Yeah, I know, "I wish". But really, sort of, kind of, in a roundabout way she did. In an earlier post she recommended books by C.S. Friedman, so I got a couple, and am well into his In Conquest Born. I usually read during lunch, and today I just couldn't put it down. Got back from lunch late.
My vacation is costing me almost as much up front as I plan to spend in-country. Today I bit the bullet and ordered the $275 travel pack by Eagle Creek. Nobody had it for less, nobody. REI had it on sale for $275, but then there's CA sales tax. Some online places charged tax plus shipping. Finally got it from eBags which has no CA sales tax and free shipping. That's way more than I wanted to spend on a piece of luggage, but I have a raft of excuses, starting with "it'll last a lifetime", and ending with "It's exactly the way I would have designed it". Interesting trivia is this is the 22" model - the bigger ones have a higher SRP but are on sale for as much as $100 less. Why? Because 22" is the carry-on size limit.
And I may need to spend a wee bit more and get some of those travel pack things which let you pump the air out and squeeze more clothes into the same space. But maybe not, since my plan is to only travel with 3 changes of clothes. This worked well for me last time - I bought T-shirts and shirts and pants along the route, didn't wear sox, and mailed my dirty laundry back home once a week, by surface mail, so I was home before it arrived.
Also arriving today were the Tevas I'll wear over there, and a blank journal from Paperblanks. The sandals are hybrids called Trail Wraptors. Initial try-out has them feeling pretty comfortable, and they are highly adjustable. I'm happy with this choice. The journal has a fake old leather look, with a heavy, slightly magnetized flap which will keep it closed. I'll put it in a giant zip-lock baggie for the trip.

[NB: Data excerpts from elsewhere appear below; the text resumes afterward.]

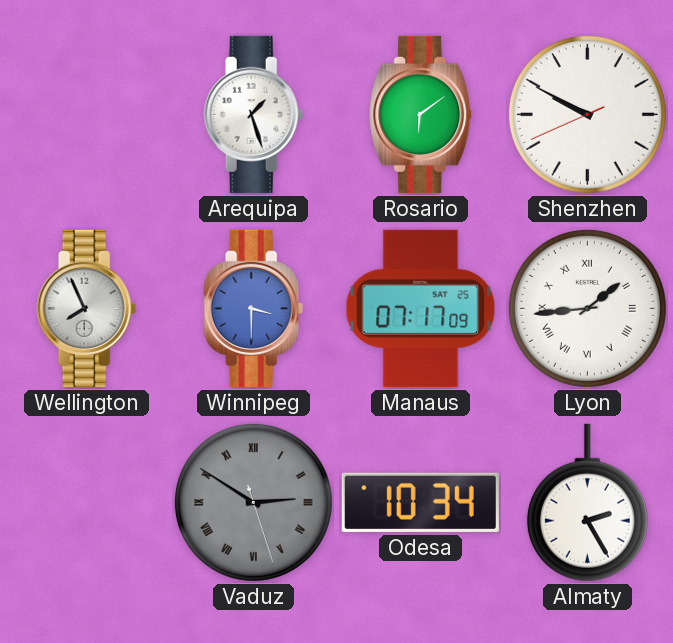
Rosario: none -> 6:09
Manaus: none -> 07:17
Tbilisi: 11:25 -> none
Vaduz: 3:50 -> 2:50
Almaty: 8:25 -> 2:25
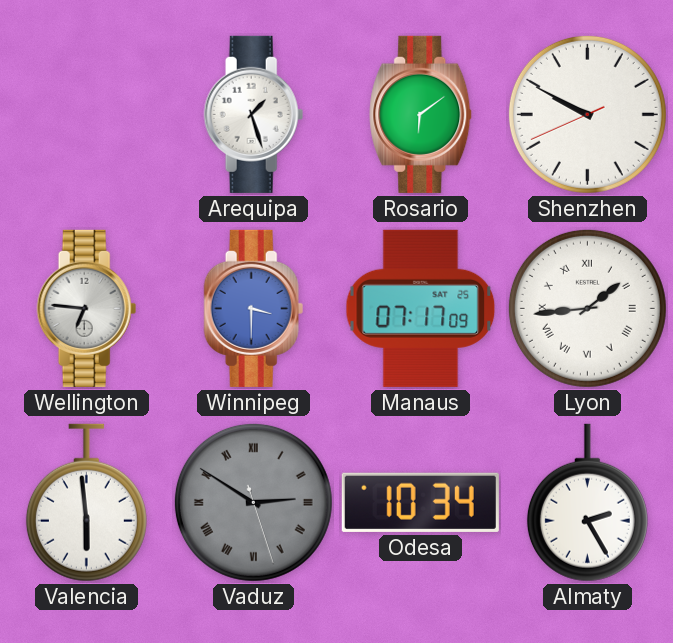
Wellington: 7:56 -> 6:46
Valencia: none -> 5:59
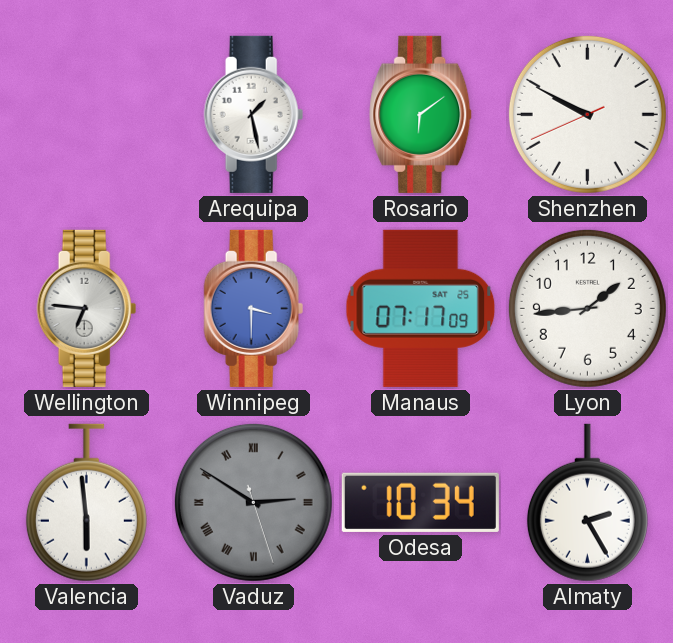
Arequipa: 1:27 -> 1:28
Lyon numerals: Roman -> Arabic
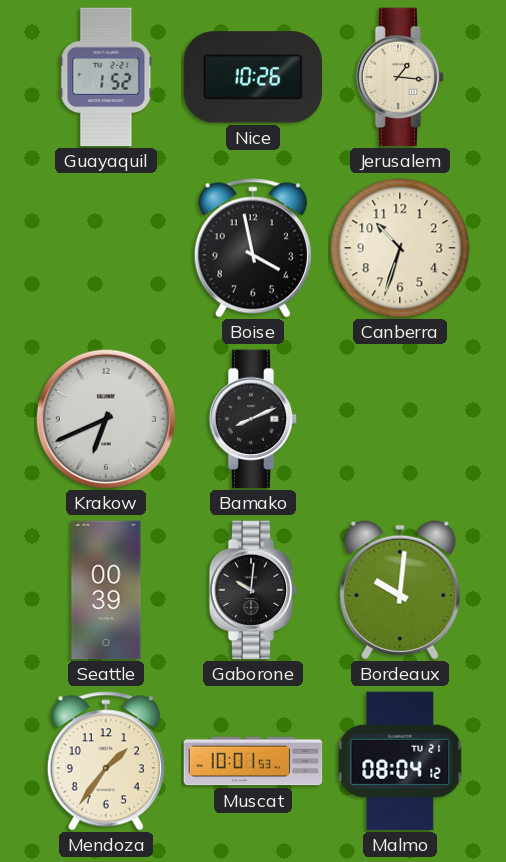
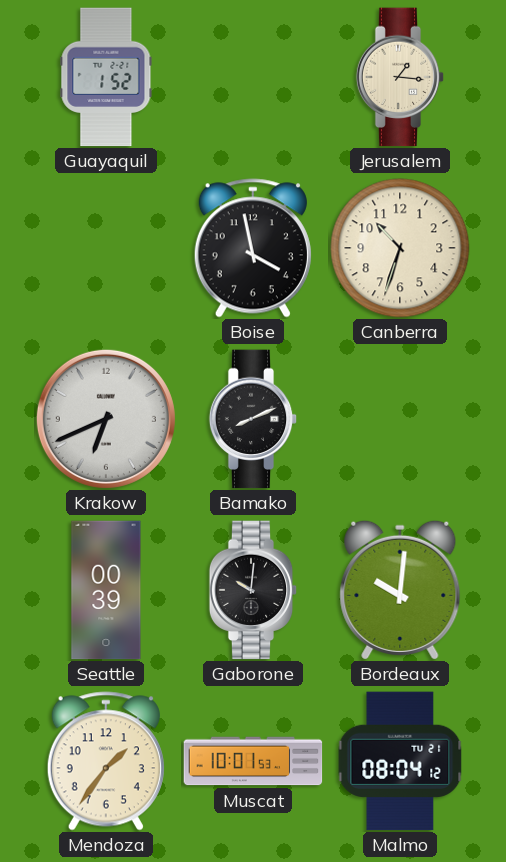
Nice: 10:26 -> none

For a change I have work to do, and for a change the place I work is not the problem. But it's been a sad week for customers. Hard drives failing, 3rd party repair people showing up without the parts they needed, or without the clues they should have had. But the worst one was this afternoon, when two identical machines at a customer site started refusing to work correctly, and would not completely recover from a reboot. I was able to log into one and do some magic to read the system logs, and they were definitely hacked. hundreds of failed password attempts in an hour, before something broke through. Suffice to say their password was something so easy to guess that someone should be shot.
Lucky for us & them, one of our senior engineers just happens to be on-site teaching a class, and has a free day tomorrow. He's the one who set the password, so....

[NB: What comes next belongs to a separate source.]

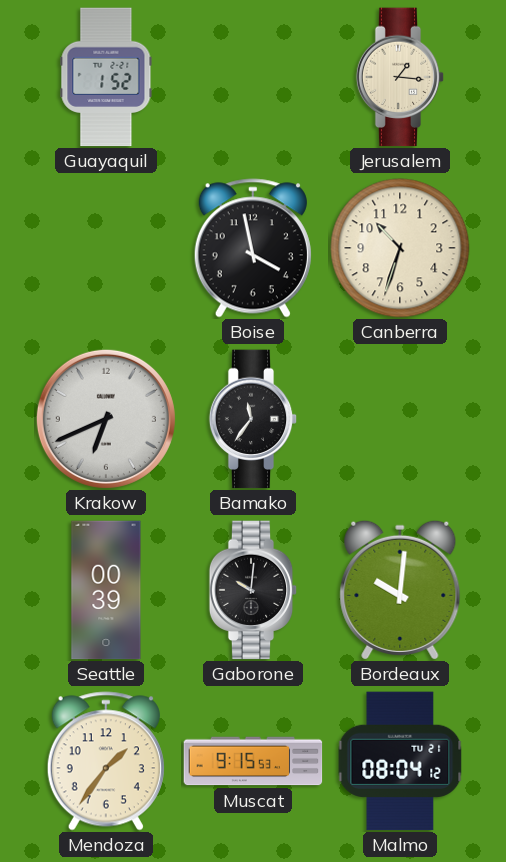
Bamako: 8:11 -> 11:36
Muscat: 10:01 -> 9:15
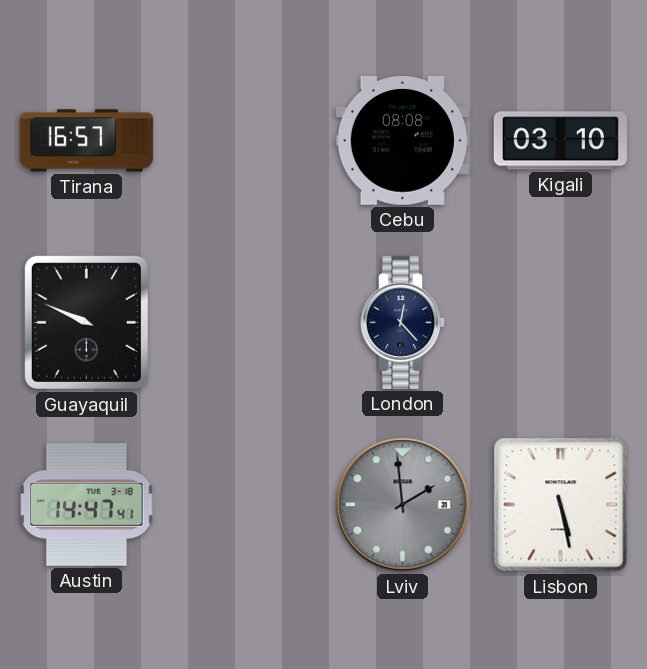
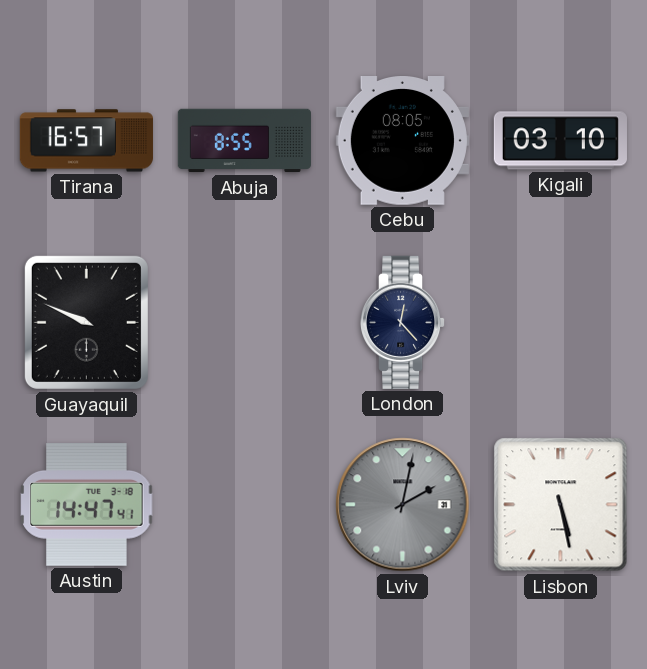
Abuja: none -> 8:55
Cebu: 08:08 -> 08:05
Lviv: 1:59 -> 2:02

I didn't want to spend the $$ before my vacation, but with 3 weeks of probably good biking weather ahead, I kinda had to. So I took the bike to REI, and told them it needs:
- A tune-up
- New tires
- New inner tubes
- A replacement gear shift cable
- A new chain
- A new rear gear casket (maybe)
The good news is I was planning on spending as much for just the tune-up as they are charging for the whole thing. The reason being that with the actual repairs, they throw the tune-up in for 1/3 off. And replacing a chain means they don't need to clean it, so that saves bucks.

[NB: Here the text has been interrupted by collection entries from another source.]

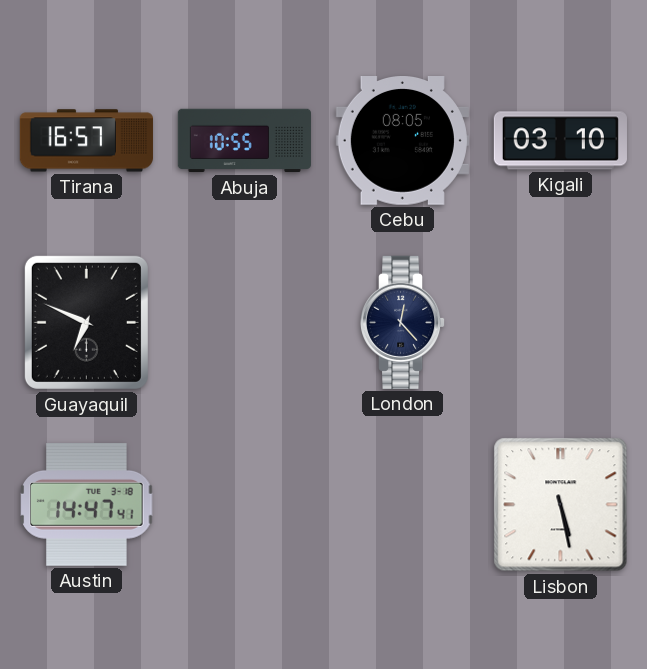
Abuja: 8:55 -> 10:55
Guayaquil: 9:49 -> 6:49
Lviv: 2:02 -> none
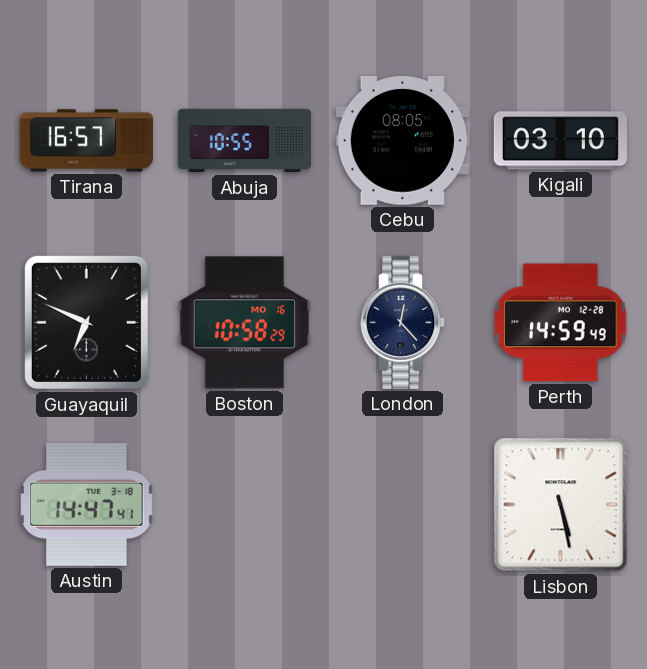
Boston: none -> 10:58
Perth: none -> 14:59
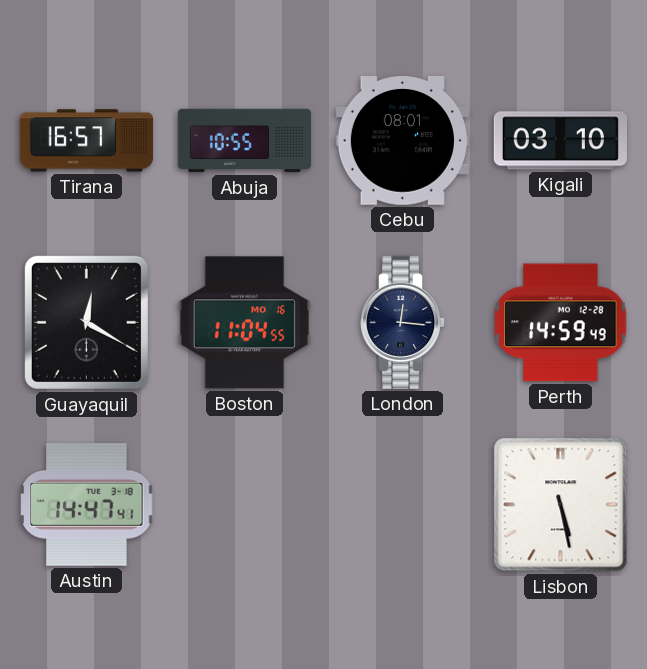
Cebu: 08:05 -> 08:01
Guayaquil: 6:49 -> 12:20
Boston: 10:58 -> 11:04
London: 12:23 -> 12:16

B of A just called, they have my Baht ready to pick up. It wasn't expected till tomorrow. Went there and spent forever waiting in line behind a Samoan man who was counting $1000 bills, and when it looked like he was all done he decided he needed a money order. And next was an older American man who spoke no Spanish with a young Hispanic man who spoke little English, needing to send money to another country. Fortunately they were in the wrong line and a manager came to take them to his office. The nice lady behind the counter had to wait for a second employee because it takes 2 keys to unlock the lock box, but she was very friendly and efficient, and laughed when I showed her how to read the Thai numbers on the bills, and then pointed out they also had the denominations in English. Easy to miss, since they are in a much smaller font diagonally across from the big Thai numbers.
So now I'm set for taxi and train fare, and for the first time ever have a 1000 Baht bill. They didn't have that denomination 30 years ago. Oddly enough, the portrait of the King on all these brand new bills shows him as a the youngster he was at coronation, instead of the 80-ish man he is today. Personally, I think he looks better in the photos from when he was in his 50's.
I have no plans at all. Maybe I'll rip some Sarah Chang CDs into the Sony mini-disk player. And maybe some Igor Kipnis too. Turns out the Sony software doesn't recognize my highly organized tree structure for saving WAV files, so it tries to put all 2500 tracks in alphabetical order instead of breaking them out by album. Boo, hiss. But it does work correctly if you feed it an album at a time. Or maybe I'll practice Perl for tomorrow's class. Or both.